__Objectives__:
A: Answer these questions from the game review, one per line:
(i) What is Fenway Park now?
(ii) Which character is the veteran regardless of whom you play as?
(iii) Which two people are offered as examples of someone who could have voiced the PC?
B: Continue the game review, starting right after its final sentence.

__Selection__:
§ §
Diamond City is great.  Fenway Park is now a shantytown, Green Monster and all.

Alas, it's one of the few truly great things in this game.  I don't think I've properly stressed how dumb the story is.  F3 was about a son trying to find and reconnect with his wayward father, and F4 is about a father trying to find and reconnect with his wayward son.  Yes, Bethesda, you managed to thematically connect the stories of these two games, but why?  How exactly does knowing that this story is kinda-sorta reversing the family roles in F3 make it a better or more fulfilling story?  And yes, it's "father" specifically, not just "parent," because just as Bethesda means for you to play the game as a generic good guy, they also mean for you to play it as the father, not the mother.  It turns out I was mistaken above when I described the PC as a veteran in gender-neutral terms.  The father is the veteran regardless of whom you play as, and so he's the one who gets a vaguely-heroic backstory as well as the voice-over in the introduction, while the mother is basically just a housewife.  This is his story, not hers.  I'm not bringing this up as a feminist criticism of the game (although if I were, I'd call attention to the fact that the mother is literally fridged in the introduction), but as a sad reflection of Bethesda's refusal to grant players the freedom to decide their own character and their own motivations.

What makes it even worse is that they don't really take advantage of the changes they've made and use them to their full potential.  For example, they want to give the PC a voice.  Okay, then here's an idea - why not hire someone with a distinctive, cool voice for the role?  Not necessarily a huge celebrity, but someone like, say, Keith David or Michael Ironside.  It makes sense that the character who does the most talking throughout the game should have a voice that we want to listen to.  And even the fact that they have a recognizable voice could work in the game's favor as a parallel to the fish-out-of-water setup.  Their voice is the only remnant of familiarity the player can cling to in this strange new world.  But there was no point in doing what they did, hiring a couple of people with such plain, unremarkable, "I'm just a regular guy" voices without a shred of personality or charisma to them.  If they wanted the protagonist to be a blank slate that players can project whatever personality or intentions they want on, then they could have just stuck with the text.
§ §
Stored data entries
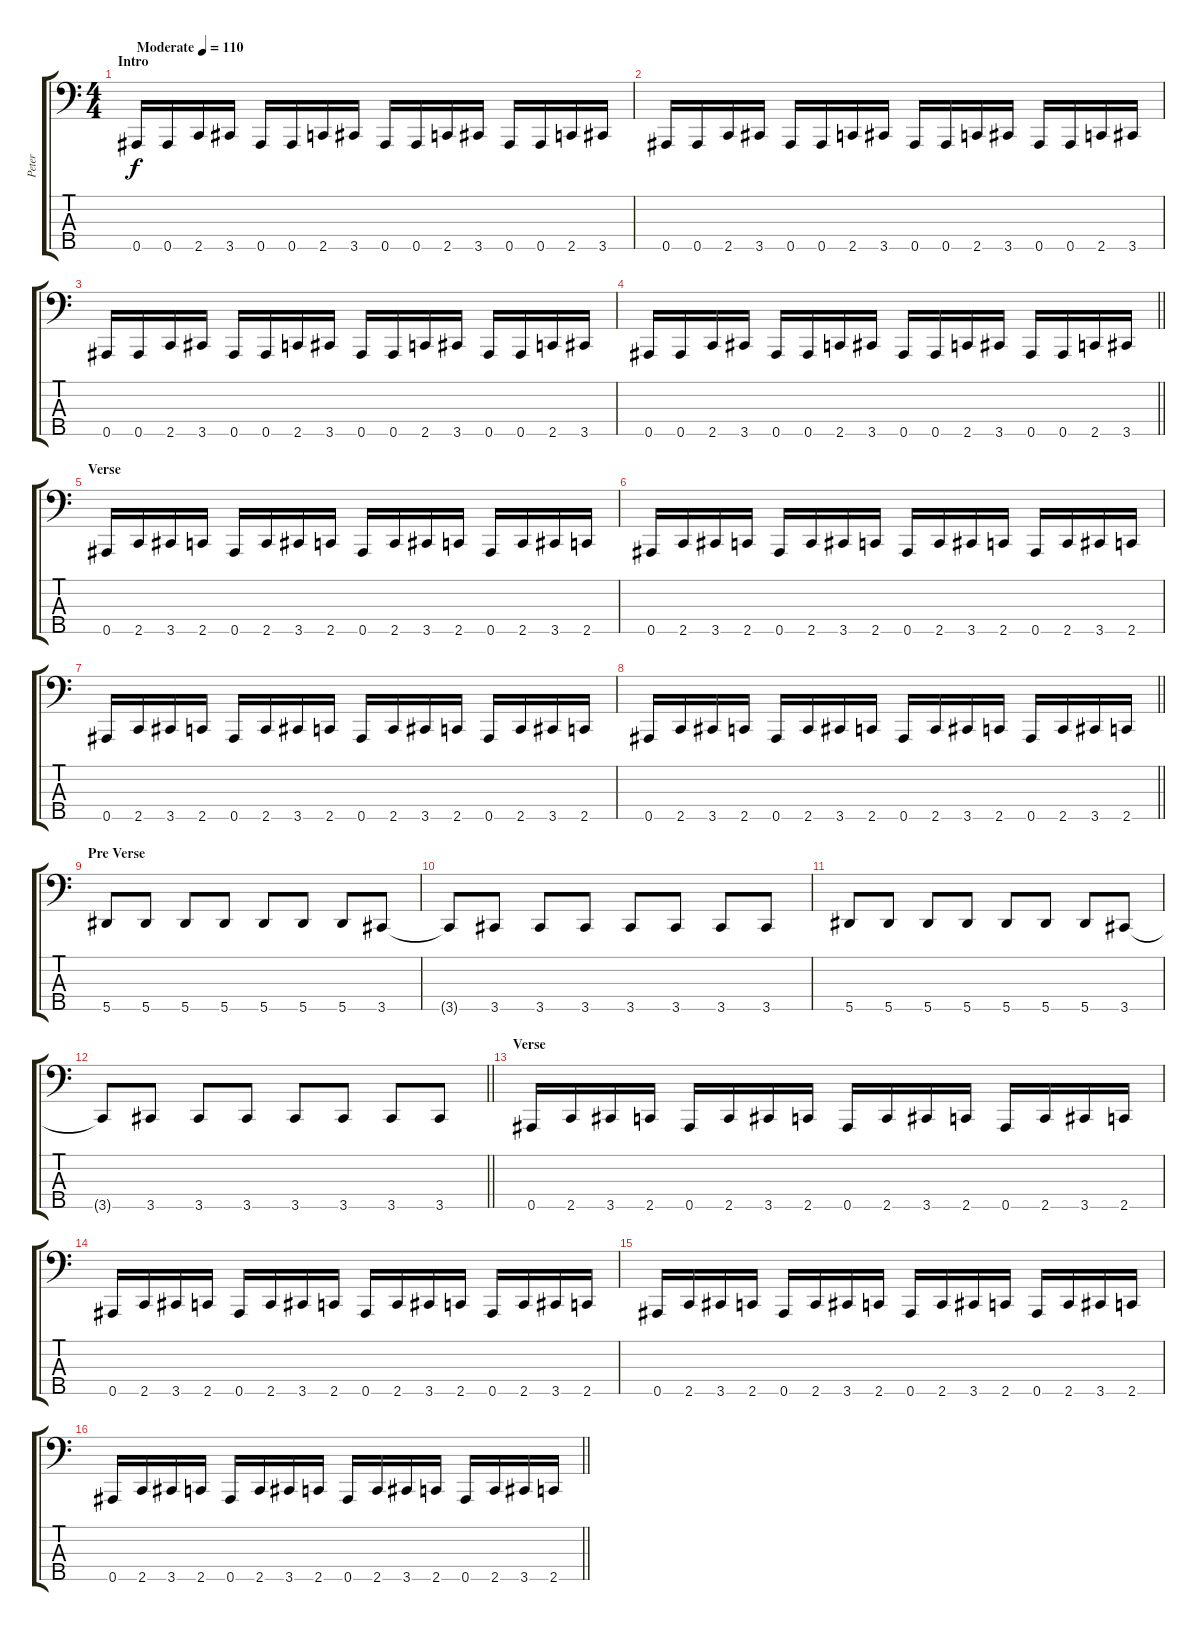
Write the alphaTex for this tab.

\track ("Peter" "Peter") {instrument electricbassfinger}
\staff {score tabs}
\tuning (Ab2 Eb2 Bb1 F1 Bb0) {hide}
\ts (4 4)
\section ("" "Intro")
\tempo (110 "Moderate")
\clef f4
\ks c
0.5.16{dy f instrument electricbassfinger} 0.5.16 2.5.16 3.5.16 0.5.16 0.5.16 2.5.16 3.5.16 0.5.16 0.5.16 2.5.16 3.5.16 0.5.16 0.5.16 2.5.16 3.5.16 |
0.5.16 0.5.16 2.5.16 3.5.16 0.5.16 0.5.16 2.5.16 3.5.16 0.5.16 0.5.16 2.5.16 3.5.16 0.5.16 0.5.16 2.5.16 3.5.16 |
0.5.16 0.5.16 2.5.16 3.5.16 0.5.16 0.5.16 2.5.16 3.5.16 0.5.16 0.5.16 2.5.16 3.5.16 0.5.16 0.5.16 2.5.16 3.5.16 |
\barLineRight lightlight
0.5.16 0.5.16 2.5.16 3.5.16 0.5.16 0.5.16 2.5.16 3.5.16 0.5.16 0.5.16 2.5.16 3.5.16 0.5.16 0.5.16 2.5.16 3.5.16 |
\section ("" "Verse")
0.5.16 2.5.16 3.5.16 2.5.16 0.5.16 2.5.16 3.5.16 2.5.16 0.5.16 2.5.16 3.5.16 2.5.16 0.5.16 2.5.16 3.5.16 2.5.16 |
0.5.16 2.5.16 3.5.16 2.5.16 0.5.16 2.5.16 3.5.16 2.5.16 0.5.16 2.5.16 3.5.16 2.5.16 0.5.16 2.5.16 3.5.16 2.5.16 |
0.5.16 2.5.16 3.5.16 2.5.16 0.5.16 2.5.16 3.5.16 2.5.16 0.5.16 2.5.16 3.5.16 2.5.16 0.5.16 2.5.16 3.5.16 2.5.16 |
\barLineRight lightlight
0.5.16 2.5.16 3.5.16 2.5.16 0.5.16 2.5.16 3.5.16 2.5.16 0.5.16 2.5.16 3.5.16 2.5.16 0.5.16 2.5.16 3.5.16 2.5.16 |
\section ("" "Pre Verse")
5.5.8 5.5.8 5.5.8 5.5.8 5.5.8 5.5.8 5.5.8 3.5.8 |
3.5{t}.8 3.5.8 3.5.8 3.5.8 3.5.8 3.5.8 3.5.8 3.5.8 |
5.5.8 5.5.8 5.5.8 5.5.8 5.5.8 5.5.8 5.5.8 3.5.8 |
\barLineRight lightlight
3.5{t}.8 3.5.8 3.5.8 3.5.8 3.5.8 3.5.8 3.5.8 3.5.8 |
\section ("" "Verse")
0.5.16 2.5.16 3.5.16 2.5.16 0.5.16 2.5.16 3.5.16 2.5.16 0.5.16 2.5.16 3.5.16 2.5.16 0.5.16 2.5.16 3.5.16 2.5.16 |
0.5.16 2.5.16 3.5.16 2.5.16 0.5.16 2.5.16 3.5.16 2.5.16 0.5.16 2.5.16 3.5.16 2.5.16 0.5.16 2.5.16 3.5.16 2.5.16 |
0.5.16 2.5.16 3.5.16 2.5.16 0.5.16 2.5.16 3.5.16 2.5.16 0.5.16 2.5.16 3.5.16 2.5.16 0.5.16 2.5.16 3.5.16 2.5.16 |
\barLineRight lightlight
0.5.16 2.5.16 3.5.16 2.5.16 0.5.16 2.5.16 3.5.16 2.5.16 0.5.16 2.5.16 3.5.16 2.5.16 0.5.16 2.5.16 3.5.16 2.5.16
§ §
__Responses per task__:
A:
(i) A shantytown, Green Monster and all.
(ii) The father.
(iii) Keith David and Michael Ironside.

B:
The same thing goes with the Cap/Rip gimmick, which is completely squandered here.  Okay, so is our hero supposed to be grieving for his lost wife and son?  Then how about his grief informs his interactions with the characters and environment to a much greater degree, rather than only coming into play when the player selects dialogue options indicating his grief for his wife or son?  If the idea could be introduced that he's blinded by his grief and desperate for revenge, we'd have the potential for an interesting inner struggle - can the hero keep true to his strong moral upbringing in Pre-War America as he tries to put things right?  And even if he can, should he?  Or, on a lighter note, they could have focused on the hero's shock and amazement at the wacky new world he finds himself in, rather than, once again, only doing so when a dialogue option indicates as such.  For example, we could hear some unique exclamations whenever he sees something crazy for the first time, like Super Mutants or brahmin.  It could help provide both immersion and humor.
« Last Edit: December 17, 2015, 11:17:50 PM by Saddam Hussein »

Saddam Hussein

Re: Fallout series
« Reply #465 on: November 17, 2015, 12:24:09 PM »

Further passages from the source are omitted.